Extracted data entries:

***

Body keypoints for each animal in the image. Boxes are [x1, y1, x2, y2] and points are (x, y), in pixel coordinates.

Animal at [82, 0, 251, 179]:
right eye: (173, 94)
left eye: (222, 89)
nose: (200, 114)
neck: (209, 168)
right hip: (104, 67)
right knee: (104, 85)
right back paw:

***

## About this task
Print every entry exactly.

## Result
Body keypoints for each animal in the image. Boxes are [x1, y1, x2, y2] and points are (x, y), in pixel coordinates.

Animal at [82, 0, 251, 179]:
right eye: (173, 94)
left eye: (222, 89)
nose: (200, 114)
neck: (209, 168)
right hip: (104, 67)
right knee: (104, 85)
right back paw:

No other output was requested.